Prosegue parlando del suo numero e delle tre sensazioni che prova in questo momento:

Tre. Il mio numero. Ma anche le sensazioni che ora convivono nel mio animo. GIOIA, per un’avventura finita così, per aver realizzato ogni sogno, immaginabile e non, e di rimanere per sempre nella storia di questo grande club. SERENITÀ, di scegliere il momento giusto per salutare, di lasciare ancora a un livello consono rispetto a quello che sono stato, di aver condiviso tanti valori ed emozioni che nessuno potrà mai cancellare. GRATITUDINE, per tutta la Juventus, per la famiglia Agnelli che mi ha adottato in tutti questi anni, per i miei affetti più cari e per tutte le persone a cui voglio bene, senza i quali non sarei la persona che sono adesso, perché loro sono stati una fonte inesauribile di supporto ed energia e mi hanno accompagnato sempre in questo lungo viaggio.

Conclude la lettera parlando di cosa lo aspetterà nel suo imminente futuro.

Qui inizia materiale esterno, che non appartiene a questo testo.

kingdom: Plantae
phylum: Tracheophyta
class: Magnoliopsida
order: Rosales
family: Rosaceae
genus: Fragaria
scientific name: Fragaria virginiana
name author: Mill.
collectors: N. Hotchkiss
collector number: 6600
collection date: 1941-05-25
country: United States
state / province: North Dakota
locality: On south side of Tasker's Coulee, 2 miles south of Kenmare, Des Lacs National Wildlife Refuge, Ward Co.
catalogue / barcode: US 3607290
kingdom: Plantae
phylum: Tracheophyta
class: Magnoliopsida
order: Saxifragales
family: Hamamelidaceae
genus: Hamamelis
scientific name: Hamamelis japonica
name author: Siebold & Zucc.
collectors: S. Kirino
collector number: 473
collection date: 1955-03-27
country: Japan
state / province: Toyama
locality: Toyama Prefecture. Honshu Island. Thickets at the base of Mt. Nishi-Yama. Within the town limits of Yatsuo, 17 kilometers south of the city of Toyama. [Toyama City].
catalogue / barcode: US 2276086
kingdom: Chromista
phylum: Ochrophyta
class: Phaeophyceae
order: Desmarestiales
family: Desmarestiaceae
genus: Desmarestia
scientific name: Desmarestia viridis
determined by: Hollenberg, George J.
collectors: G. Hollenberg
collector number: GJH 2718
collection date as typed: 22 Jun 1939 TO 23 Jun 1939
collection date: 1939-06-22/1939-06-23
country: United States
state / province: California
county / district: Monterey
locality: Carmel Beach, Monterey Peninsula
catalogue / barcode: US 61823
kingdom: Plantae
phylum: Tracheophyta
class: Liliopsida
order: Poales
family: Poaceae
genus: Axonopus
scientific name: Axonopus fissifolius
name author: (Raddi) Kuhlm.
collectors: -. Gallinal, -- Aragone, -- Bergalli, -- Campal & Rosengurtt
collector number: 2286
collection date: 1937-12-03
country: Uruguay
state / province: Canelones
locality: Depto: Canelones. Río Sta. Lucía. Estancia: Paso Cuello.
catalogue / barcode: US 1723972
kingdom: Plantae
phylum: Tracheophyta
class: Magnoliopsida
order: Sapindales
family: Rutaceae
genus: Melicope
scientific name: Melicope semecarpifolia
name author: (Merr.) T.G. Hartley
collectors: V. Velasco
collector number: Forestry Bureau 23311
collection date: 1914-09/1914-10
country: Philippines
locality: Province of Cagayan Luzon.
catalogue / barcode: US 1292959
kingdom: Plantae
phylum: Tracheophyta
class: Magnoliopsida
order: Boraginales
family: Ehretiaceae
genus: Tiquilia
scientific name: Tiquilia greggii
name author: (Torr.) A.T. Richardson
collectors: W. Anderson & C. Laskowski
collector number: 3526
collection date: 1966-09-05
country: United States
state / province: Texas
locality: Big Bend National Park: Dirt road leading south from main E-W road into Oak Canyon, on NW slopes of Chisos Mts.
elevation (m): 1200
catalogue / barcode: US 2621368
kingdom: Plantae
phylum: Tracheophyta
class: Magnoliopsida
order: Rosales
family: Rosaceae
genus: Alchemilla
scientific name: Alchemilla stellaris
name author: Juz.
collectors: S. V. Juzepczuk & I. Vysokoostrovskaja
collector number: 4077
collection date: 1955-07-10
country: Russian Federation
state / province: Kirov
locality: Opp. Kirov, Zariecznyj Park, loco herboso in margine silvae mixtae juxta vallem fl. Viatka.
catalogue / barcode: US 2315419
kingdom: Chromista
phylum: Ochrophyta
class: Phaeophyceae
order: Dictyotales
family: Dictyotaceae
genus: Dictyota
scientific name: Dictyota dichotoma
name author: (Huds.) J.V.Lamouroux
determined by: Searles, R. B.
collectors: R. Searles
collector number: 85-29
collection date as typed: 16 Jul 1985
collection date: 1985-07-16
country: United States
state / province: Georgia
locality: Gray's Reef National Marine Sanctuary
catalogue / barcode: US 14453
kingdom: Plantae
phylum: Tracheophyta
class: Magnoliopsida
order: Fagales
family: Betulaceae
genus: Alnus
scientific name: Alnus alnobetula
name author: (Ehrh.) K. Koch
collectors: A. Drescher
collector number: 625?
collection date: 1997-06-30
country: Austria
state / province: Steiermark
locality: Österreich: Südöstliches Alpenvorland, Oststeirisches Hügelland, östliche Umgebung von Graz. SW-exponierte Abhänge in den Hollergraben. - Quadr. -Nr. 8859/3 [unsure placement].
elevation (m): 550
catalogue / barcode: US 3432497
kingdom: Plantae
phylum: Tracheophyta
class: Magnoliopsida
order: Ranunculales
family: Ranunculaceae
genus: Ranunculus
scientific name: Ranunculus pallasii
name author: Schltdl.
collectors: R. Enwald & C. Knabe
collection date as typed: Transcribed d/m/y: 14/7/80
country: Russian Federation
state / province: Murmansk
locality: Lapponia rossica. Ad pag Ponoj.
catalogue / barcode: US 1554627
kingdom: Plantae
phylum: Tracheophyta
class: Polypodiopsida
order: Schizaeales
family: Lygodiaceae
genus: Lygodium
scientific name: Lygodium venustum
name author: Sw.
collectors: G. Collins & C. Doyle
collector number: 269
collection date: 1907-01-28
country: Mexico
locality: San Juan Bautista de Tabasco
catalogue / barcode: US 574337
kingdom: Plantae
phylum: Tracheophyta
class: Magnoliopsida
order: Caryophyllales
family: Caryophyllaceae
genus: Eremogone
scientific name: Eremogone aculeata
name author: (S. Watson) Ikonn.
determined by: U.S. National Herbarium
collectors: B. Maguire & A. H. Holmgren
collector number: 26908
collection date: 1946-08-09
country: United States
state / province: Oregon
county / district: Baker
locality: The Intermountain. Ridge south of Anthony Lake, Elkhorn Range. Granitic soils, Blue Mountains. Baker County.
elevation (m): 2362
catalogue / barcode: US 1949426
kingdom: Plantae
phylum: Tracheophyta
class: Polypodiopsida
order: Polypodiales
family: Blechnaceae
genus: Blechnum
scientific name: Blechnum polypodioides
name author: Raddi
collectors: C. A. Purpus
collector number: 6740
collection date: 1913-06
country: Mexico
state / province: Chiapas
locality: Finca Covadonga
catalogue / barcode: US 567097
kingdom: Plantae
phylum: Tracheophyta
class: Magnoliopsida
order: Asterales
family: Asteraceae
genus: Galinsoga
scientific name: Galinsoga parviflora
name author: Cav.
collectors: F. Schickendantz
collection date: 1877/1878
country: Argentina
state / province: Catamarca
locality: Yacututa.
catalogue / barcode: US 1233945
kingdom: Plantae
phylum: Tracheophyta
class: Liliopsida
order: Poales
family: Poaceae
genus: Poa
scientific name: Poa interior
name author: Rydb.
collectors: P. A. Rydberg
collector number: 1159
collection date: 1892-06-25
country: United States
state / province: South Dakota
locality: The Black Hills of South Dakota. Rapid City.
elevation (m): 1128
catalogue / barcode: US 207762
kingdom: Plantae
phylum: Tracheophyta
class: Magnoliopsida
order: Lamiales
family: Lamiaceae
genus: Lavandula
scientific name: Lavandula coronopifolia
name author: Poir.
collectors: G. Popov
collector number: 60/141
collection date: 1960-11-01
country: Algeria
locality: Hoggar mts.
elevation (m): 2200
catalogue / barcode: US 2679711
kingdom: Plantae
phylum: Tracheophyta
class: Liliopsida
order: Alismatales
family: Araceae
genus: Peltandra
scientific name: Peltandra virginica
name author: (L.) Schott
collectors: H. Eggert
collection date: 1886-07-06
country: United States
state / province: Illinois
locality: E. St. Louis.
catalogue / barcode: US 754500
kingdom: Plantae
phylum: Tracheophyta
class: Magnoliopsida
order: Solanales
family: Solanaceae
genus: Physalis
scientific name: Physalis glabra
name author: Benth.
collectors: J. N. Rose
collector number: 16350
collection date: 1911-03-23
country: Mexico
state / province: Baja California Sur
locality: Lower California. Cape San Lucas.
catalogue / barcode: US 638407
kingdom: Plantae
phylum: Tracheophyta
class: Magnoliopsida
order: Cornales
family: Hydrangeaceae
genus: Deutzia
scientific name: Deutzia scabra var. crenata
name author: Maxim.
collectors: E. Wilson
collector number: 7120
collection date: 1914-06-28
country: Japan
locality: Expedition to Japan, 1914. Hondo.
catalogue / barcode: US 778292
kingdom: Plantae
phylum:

Mi ritrovo così davanti al più bello dei tramonti, provando a immaginare una nuova alba. Perché il viaggio non finisce. Non so ancora che cosa mi aspetti dopo. Ma saranno un altro tempo e un’altra storia. Questo invece è il momento dei saluti e di un’infinita e profonda gratitudine. Grazie. Grazie a tutti, ai tifosi e agli avversari. Grazie per avermi accolto, sopportato, supportato. Grazie per aver dato senso al significato della parola sogno. Grazie, fino alla fine, grazie.